Angesichts der erheblich abgesenkten Mindeststrafe kann der Senat trotz der schwerwiegenden Inhalte der Dateien (teilweise Gewalt gegen ersichtlich leidende Kinder) nicht ausschließen, dass das Landgericht bei Anwendung des geänderten Strafrahmens im Fall II. 2. eine niedrigere Strafe als die vom Landgericht festgesetzte Einzelfreiheitsstrafe von zwei Jahren verhängt hätte (§ 337 Abs. 1 StPO). Dies zieht die Aufhebung des Gesamtstrafausspruchs nach sich.

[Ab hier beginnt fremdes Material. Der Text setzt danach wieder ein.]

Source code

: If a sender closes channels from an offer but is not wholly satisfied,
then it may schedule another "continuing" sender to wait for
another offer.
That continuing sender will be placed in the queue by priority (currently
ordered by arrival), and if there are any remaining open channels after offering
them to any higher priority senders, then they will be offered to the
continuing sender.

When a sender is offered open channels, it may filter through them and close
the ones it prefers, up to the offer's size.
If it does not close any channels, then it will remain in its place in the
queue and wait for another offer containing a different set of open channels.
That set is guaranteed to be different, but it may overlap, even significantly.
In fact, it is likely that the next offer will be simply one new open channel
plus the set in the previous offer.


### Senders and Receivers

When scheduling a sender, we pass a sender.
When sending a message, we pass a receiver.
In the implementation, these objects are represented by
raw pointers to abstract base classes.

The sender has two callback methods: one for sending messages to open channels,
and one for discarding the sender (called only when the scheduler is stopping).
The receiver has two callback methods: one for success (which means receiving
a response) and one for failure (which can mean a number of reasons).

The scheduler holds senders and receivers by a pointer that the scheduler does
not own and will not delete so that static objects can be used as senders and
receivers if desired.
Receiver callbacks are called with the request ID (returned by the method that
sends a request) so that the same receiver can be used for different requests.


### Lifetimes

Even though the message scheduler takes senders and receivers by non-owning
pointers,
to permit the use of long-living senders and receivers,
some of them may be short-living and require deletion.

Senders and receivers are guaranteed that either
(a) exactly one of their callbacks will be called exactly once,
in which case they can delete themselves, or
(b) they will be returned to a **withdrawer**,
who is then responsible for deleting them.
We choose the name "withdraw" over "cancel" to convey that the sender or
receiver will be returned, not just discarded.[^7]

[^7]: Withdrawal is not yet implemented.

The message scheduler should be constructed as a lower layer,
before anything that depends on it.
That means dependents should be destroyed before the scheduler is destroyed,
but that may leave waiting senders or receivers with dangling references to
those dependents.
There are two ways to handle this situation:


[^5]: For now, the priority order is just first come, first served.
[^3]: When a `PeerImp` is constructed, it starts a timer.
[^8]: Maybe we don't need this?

3. Die Sache bedarf daher im Umfang der Aufhebung neuer Verhandlung und Entscheidung. Die von der Aufhebung nicht betroffenen Feststellungen können bestehen bleiben und durch neue, ihnen nicht widersprechende ergänzt werden (§ 353 Abs. 2 StPO).

4. Die vom Generalbundesanwalt angeregte Entscheidung gemäß § 354a in Verbindung mit § 354 Abs. 1a Satz 1 StPO ist nicht möglich, weil der Bemessung der neuen Einzelstrafe in Fall II. 2. ein anderer Strafrahmen zugrunde zu legen wäre (vgl. BGH, Urteil vom 25. Januar 2017 - 5 StR 364/16 Rn. 19; Beschlüsse vom 9. Juli 2024 - 1 StR 188/24 Rn. 4; vom 18. Mai 2010 - 3 StR 140/10 Rn. 8 und vom 1. Dezember 2006 - 2 StR 495/06 Rn. 3).

Durch den Antrag des Generalbundesanwalts auf Änderung des Schuldspruchs ist der Senat nicht gehindert, die Revision im Übrigen durch Beschluss nach § 349 Abs. 2 StPO zu verwerfen. Daran ändert der Umstand nichts, dass sich der Generalbundesanwalt auch auf § 349 Abs. 4 StPO bezogen hat (vgl. BGH, Beschlüsse vom 4. Juni 2024 - 5 StR 165/24 und vom 19. März 2024 - 1 StR 459/23).